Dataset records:

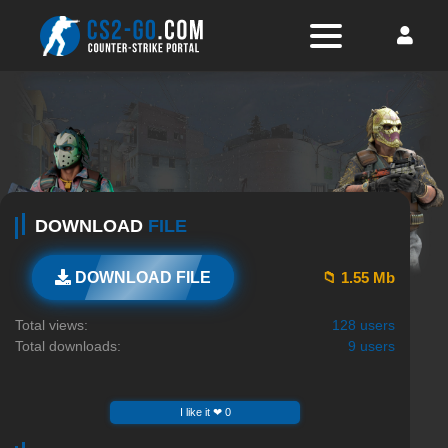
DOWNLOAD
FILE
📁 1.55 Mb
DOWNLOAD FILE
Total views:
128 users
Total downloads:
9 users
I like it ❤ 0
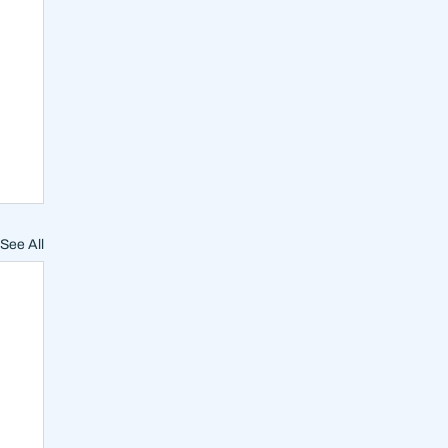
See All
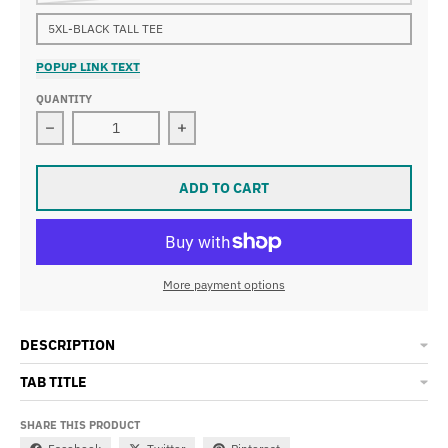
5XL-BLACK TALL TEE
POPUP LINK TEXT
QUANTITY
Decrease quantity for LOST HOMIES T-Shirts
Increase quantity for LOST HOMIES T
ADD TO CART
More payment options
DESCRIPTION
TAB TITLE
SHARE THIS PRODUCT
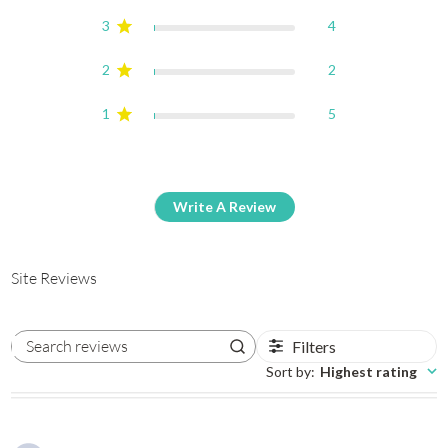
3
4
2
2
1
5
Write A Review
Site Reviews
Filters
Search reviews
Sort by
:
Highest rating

• **WORK TO COMPLETE**: Excluding the pictures, output every entry above without alteration.

• **OUTPUT OF THE EXERCISE**:
DOWNLOAD
FILE
📁 1.55 Mb
DOWNLOAD FILE
Total views:
128 users
Total downloads:
9 users
I like it ❤ 0
See All
5XL-BLACK TALL TEE
POPUP LINK TEXT
QUANTITY
Decrease quantity for LOST HOMIES T-Shirts
Increase quantity for LOST HOMIES T
ADD TO CART
More payment options
DESCRIPTION
TAB TITLE
SHARE THIS PRODUCT
3
4
2
2
1
5
Write A Review
Site Reviews
Filters
Search reviews
Sort by
:
Highest rating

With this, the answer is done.